23年11月の牛肉価格、前年同期比6%安と20年水準に下落
 牛肉の卸売価格は、需要の拡大や飼料価格高騰などを背景に2019年後半以降高値で推移していたが、23年に入ってからは緩やかに下降している。同年6月以降は21年を下回る水準となり、11月には1キログラム当たり70.7元(1478円:1元=20.90円(注2)、前年同月比6.0%安)と、20年の水準にまで下落した(図2)。

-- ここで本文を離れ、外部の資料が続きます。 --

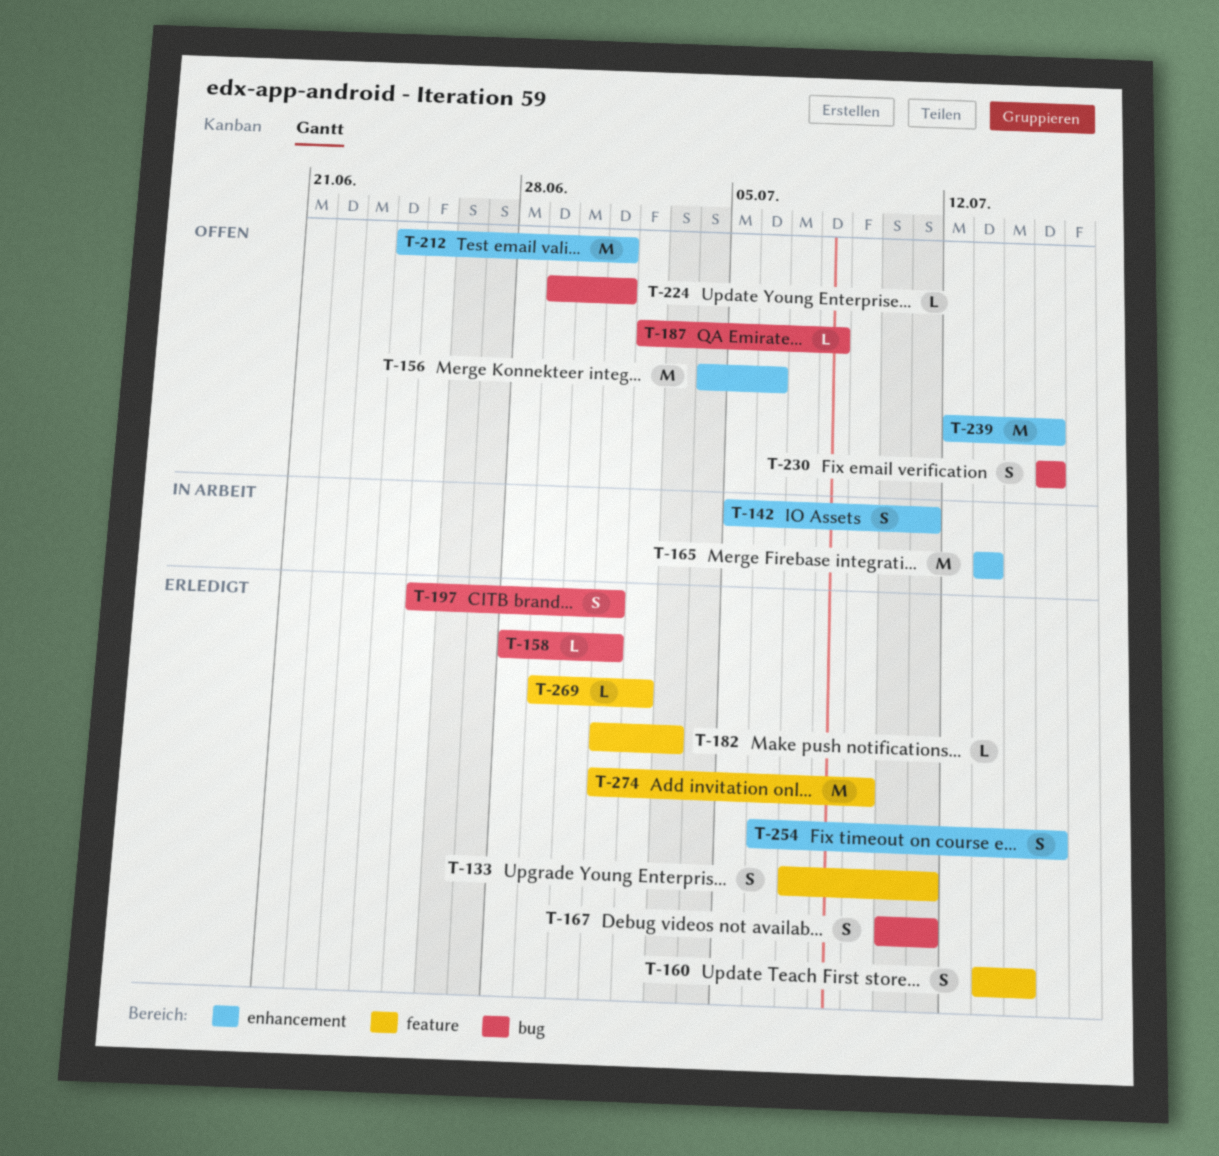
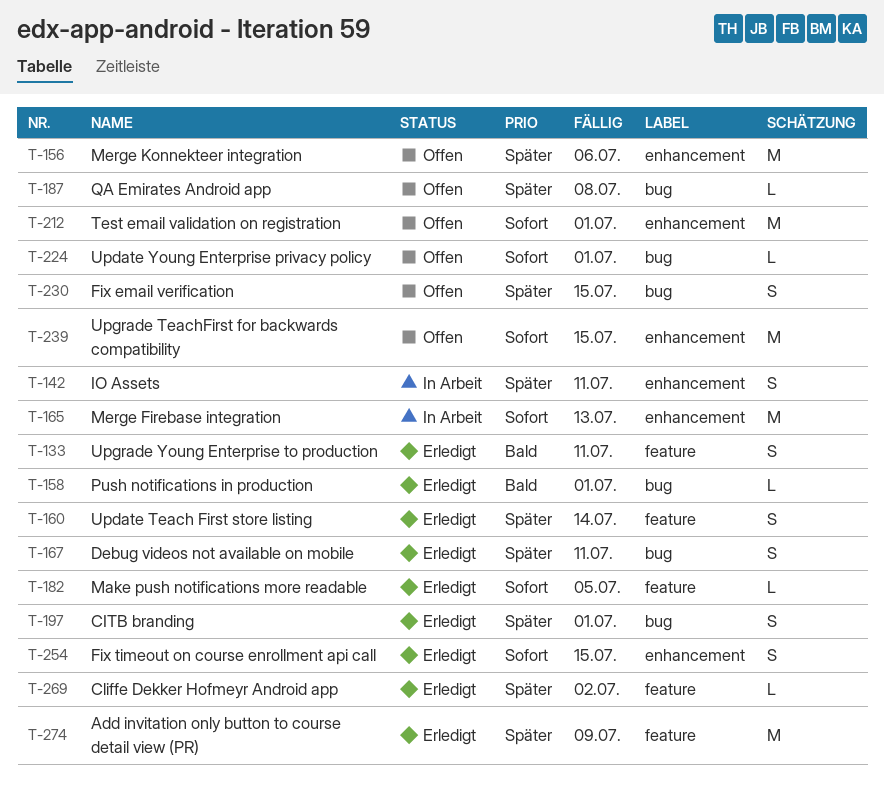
T-182, due: Jul 3 -> Jul 5

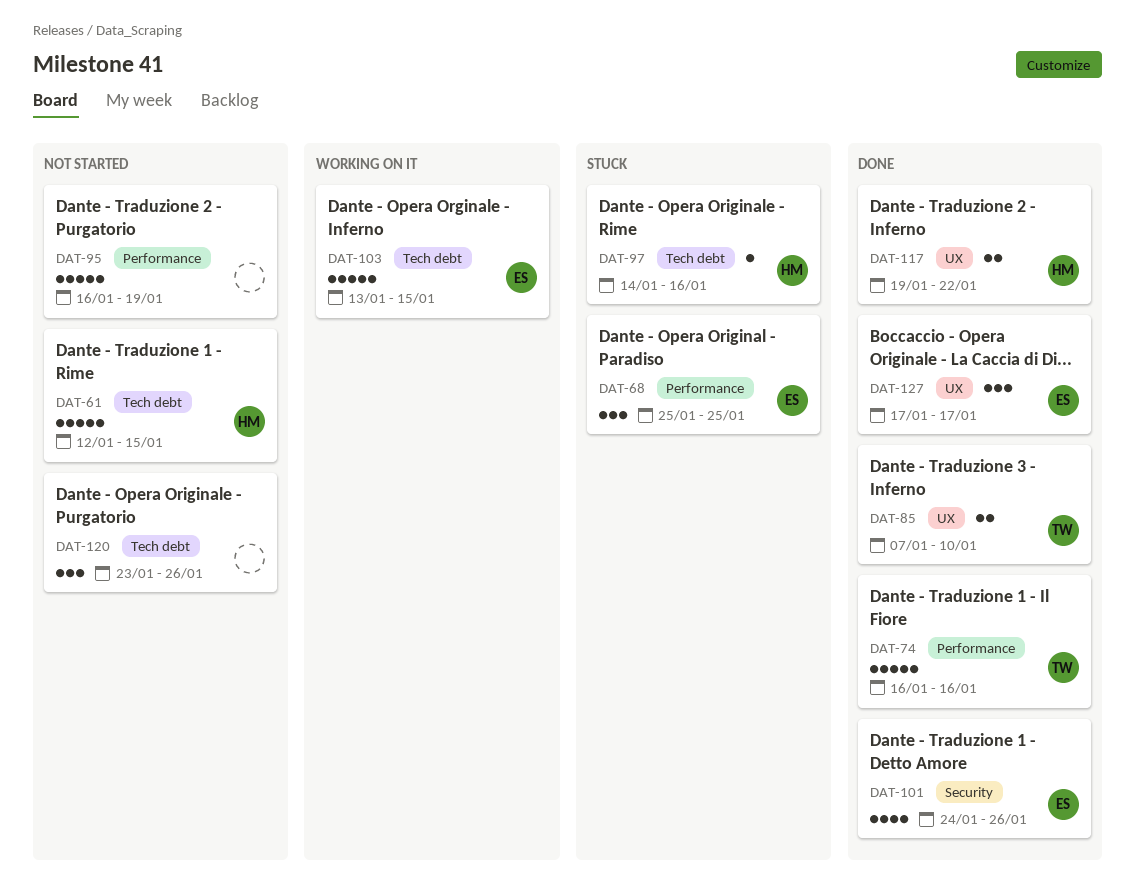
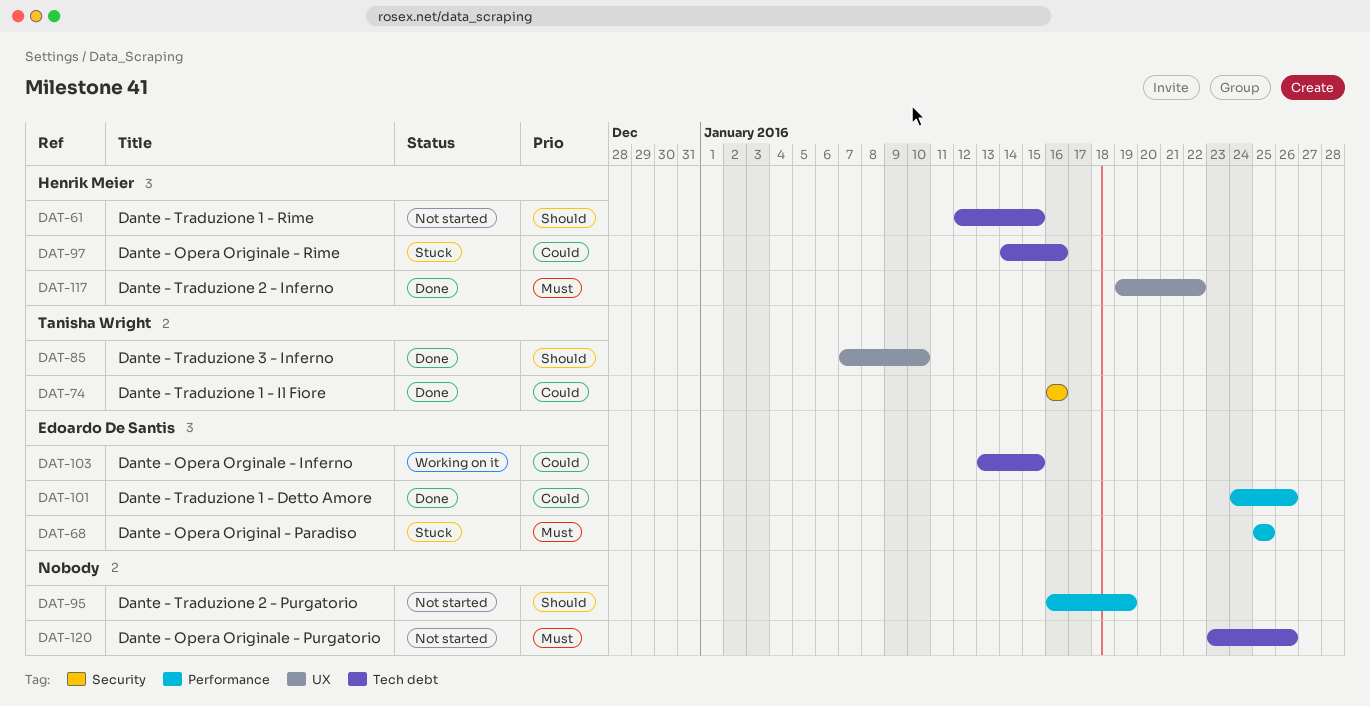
DAT-74, label: Performance -> Security
DAT-101, label: Security -> Performance
DAT-127: present -> none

 この要因について現地専門家は、(1)肉牛飼養頭数の増加などにより牛肉生産量が増加していること(2)豚肉価格の下落(注3)により相対的に価格の高い牛肉の購買意欲が低下したこと(3)5月以降の気温の上昇や夏休みによる学校給食の休止などの季節的な要因により消費が減少したこと−を挙げている。また、7月末に2回行われた国家備蓄制度による牛・羊肉の買入れ・保管や、9月末から10月初旬の祭日(中秋節および国慶節)での牛肉需要の増加などを受け、やや値を戻したものの、反転の兆しは見られない状況にあるとみている。
 
(注2)三菱UFJリサーチ&コンサルティング株式会社「月末・月中平均の為替相場」の2023年11月末TTS相場。
(注3)『畜産の情報』2023年12月号「豚肉価格は季節需要でやや回復も、前年並みの高騰は期待薄」(https://www.alic.go.jp/joho-c/joho05_003002.html)を参照されたい。

 
23年の牛肉輸入量は引き続き増加傾向で推移
 中国の牛肉輸入量は、牛肉生産量が増加基調にある一方、高まる需要を背景に増加傾向で推移している。2023年1〜10月の牛肉輸入実績を見ると、輸入の大部分を占める冷凍牛肉は220万8630トン(前年比2.7%増)とわずかに増加した(表1)。また、冷蔵牛肉の輸入量は5万901トン(同15.6%増)とかなり大きく増加した(表2)。
 一方、米国農務省は10月12日、24年の中国の牛肉輸入動向(冷凍および冷蔵)について、本年よりも減少するとのレポートを公表した(枝肉重量相当で23年:360万トン、24年:350万トン(23年比2.8%減))。同レポートでは、この減少要因について、中国での牛肉生産量が増加(770万トン、同2.7%増)する中で、消費の伸びの鈍化(1118万トン、同0.9%増)が見込まれるためとしている。